:: WORK ORDER ::
Give the lines again exactly as they appear, beginning at the one with "FIG Working Week 2011" and ending at the last line of the records.

• • • • • • •

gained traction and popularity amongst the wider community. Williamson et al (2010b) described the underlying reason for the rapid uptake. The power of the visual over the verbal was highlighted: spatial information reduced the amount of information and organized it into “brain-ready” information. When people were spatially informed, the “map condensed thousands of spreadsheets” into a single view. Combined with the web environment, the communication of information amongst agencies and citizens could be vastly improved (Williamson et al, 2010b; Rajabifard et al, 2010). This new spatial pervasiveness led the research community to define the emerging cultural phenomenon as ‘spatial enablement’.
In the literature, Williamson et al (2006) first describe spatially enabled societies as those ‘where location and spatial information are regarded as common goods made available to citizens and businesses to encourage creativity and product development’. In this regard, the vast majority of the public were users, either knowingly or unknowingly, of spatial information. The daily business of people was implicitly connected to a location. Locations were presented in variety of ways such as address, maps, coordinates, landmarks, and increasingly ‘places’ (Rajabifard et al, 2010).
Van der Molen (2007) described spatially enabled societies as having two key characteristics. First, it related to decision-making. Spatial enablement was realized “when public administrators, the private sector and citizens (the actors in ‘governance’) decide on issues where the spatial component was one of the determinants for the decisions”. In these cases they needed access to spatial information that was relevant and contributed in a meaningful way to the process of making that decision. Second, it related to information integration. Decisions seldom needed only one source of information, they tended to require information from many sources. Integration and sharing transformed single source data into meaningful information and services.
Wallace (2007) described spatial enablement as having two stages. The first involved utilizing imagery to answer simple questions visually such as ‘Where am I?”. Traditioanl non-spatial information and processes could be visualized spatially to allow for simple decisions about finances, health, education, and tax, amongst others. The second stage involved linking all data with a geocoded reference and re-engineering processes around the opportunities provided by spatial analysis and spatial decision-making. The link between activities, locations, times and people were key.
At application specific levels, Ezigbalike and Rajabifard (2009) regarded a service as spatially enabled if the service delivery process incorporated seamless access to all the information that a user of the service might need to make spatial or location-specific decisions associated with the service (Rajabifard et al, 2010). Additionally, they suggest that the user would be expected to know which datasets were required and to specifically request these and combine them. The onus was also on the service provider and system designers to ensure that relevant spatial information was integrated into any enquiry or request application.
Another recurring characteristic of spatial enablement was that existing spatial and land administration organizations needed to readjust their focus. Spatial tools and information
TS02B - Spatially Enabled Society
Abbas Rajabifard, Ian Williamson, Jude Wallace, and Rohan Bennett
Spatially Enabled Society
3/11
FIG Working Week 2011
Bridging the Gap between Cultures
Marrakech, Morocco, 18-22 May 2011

• • • • • • •

:: ANSWER BOX ::
FIG Working Week 2011
Bridging the Gap between Cultures
Marrakech, Morocco, 18-22 May 2011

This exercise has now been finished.